::: Records for processing :::

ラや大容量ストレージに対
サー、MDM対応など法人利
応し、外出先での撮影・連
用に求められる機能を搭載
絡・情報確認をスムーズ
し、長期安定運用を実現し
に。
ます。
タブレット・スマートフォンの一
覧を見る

:::

● **What to do**
Transcribe every record above exactly.

● **Problem solution**
ラや大容量ストレージに対
サー、MDM対応など法人利
応し、外出先での撮影・連
用に求められる機能を搭載
絡・情報確認をスムーズ
し、長期安定運用を実現し
に。
ます。
タブレット・スマートフォンの一
覧を見る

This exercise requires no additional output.